PROBLEM DETAILS: Transcribe exactly every line from the one with "For every layout" to the last line of the listing below, including both.

MATERIAL SHOWN:

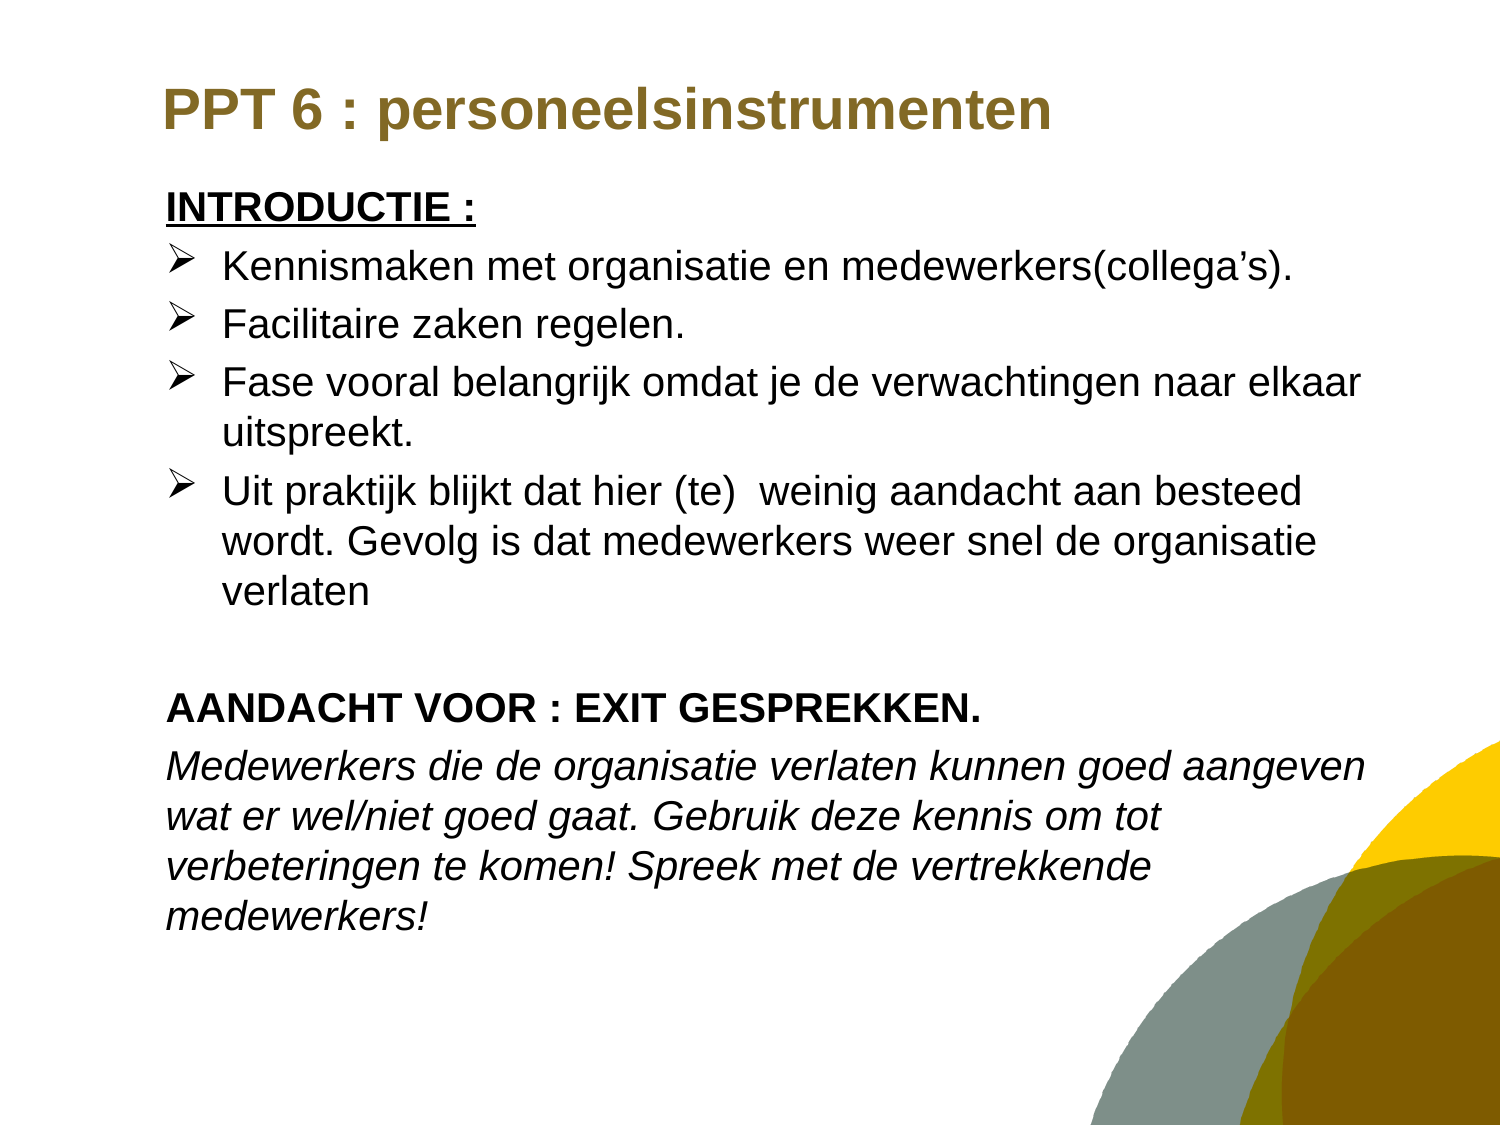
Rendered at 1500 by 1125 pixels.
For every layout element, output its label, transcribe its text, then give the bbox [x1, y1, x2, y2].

picture [66, 727, 1500, 1125]
title PPT 6 : personeelsinstrumenten [147, 54, 1414, 149]
list INTRODUCTIE : Kennismaken met organisatie en medewerkers(collega’s). Facilitaire zaken regelen. Fase vooral belangrijk omdat je de verwachtingen naar elkaar uitspreekt. Uit praktijk blijkt dat hier (te) weinig aandacht aan besteed wordt. Gevolg is dat medewerkers weer snel de organisatie verlaten AANDACHT VOOR : EXIT GESPREKKEN. Medewerkers die de organisatie verlaten kunnen goed aangeven wat er wel/niet goed gaat. Gebruik deze kennis om tot verbeteringen te komen! Spreek met de vertrekkende medewerkers! [150, 172, 1417, 1005]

ANSWER BOX:
For every layout element, output its label, transcribe its text, then give the bbox [x1, y1, x2, y2].

picture [66, 727, 1500, 1125]
title PPT 6 : personeelsinstrumenten [147, 54, 1414, 149]
list INTRODUCTIE : Kennismaken met organisatie en medewerkers(collega’s). Facilitaire zaken regelen. Fase vooral belangrijk omdat je de verwachtingen naar elkaar uitspreekt. Uit praktijk blijkt dat hier (te) weinig aandacht aan besteed wordt. Gevolg is dat medewerkers weer snel de organisatie verlaten AANDACHT VOOR : EXIT GESPREKKEN. Medewerkers die de organisatie verlaten kunnen goed aangeven wat er wel/niet goed gaat. Gebruik deze kennis om tot verbeteringen te komen! Spreek met de vertrekkende medewerkers! [150, 172, 1417, 1005]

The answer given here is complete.